──────── Source records ────────

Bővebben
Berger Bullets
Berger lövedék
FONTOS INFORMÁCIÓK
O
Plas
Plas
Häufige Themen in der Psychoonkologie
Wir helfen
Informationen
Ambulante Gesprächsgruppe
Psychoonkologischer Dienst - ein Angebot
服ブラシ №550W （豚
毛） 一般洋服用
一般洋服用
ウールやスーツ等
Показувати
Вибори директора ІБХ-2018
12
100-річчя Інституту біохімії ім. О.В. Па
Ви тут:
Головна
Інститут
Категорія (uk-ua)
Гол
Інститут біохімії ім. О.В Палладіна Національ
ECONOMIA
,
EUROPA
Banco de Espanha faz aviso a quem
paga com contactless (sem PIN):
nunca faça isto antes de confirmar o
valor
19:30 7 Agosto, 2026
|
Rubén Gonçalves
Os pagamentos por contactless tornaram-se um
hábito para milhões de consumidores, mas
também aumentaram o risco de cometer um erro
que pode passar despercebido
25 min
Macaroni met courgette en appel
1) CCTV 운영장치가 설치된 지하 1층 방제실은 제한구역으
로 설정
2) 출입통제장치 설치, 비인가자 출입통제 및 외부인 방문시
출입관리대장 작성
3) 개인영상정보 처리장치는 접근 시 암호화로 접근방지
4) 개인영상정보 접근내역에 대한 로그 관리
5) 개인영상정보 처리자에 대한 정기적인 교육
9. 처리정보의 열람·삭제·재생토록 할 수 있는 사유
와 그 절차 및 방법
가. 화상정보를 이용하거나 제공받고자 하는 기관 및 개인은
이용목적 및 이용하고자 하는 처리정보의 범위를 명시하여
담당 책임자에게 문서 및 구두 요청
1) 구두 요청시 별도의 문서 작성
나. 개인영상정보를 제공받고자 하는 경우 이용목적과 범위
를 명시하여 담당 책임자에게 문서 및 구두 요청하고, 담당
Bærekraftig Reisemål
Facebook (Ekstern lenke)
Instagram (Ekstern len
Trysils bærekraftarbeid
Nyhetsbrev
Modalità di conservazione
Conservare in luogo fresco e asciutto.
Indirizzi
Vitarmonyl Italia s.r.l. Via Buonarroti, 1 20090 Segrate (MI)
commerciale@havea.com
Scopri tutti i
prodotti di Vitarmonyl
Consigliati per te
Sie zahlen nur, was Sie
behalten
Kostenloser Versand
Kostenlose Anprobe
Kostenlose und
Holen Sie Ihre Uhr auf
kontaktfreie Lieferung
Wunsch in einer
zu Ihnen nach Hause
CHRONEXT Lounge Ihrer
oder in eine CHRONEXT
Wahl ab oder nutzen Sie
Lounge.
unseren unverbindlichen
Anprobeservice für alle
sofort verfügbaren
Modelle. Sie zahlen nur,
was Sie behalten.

────────

_Try it_
Which lines in the data hold the string "명시하여"? Copy each of them.

_Solution for this exercise_
이용목적 및 이용하고자 하는 처리정보의 범위를 명시하여
를 명시하여 담당 책임자에게 문서 및 구두 요청하고, 담당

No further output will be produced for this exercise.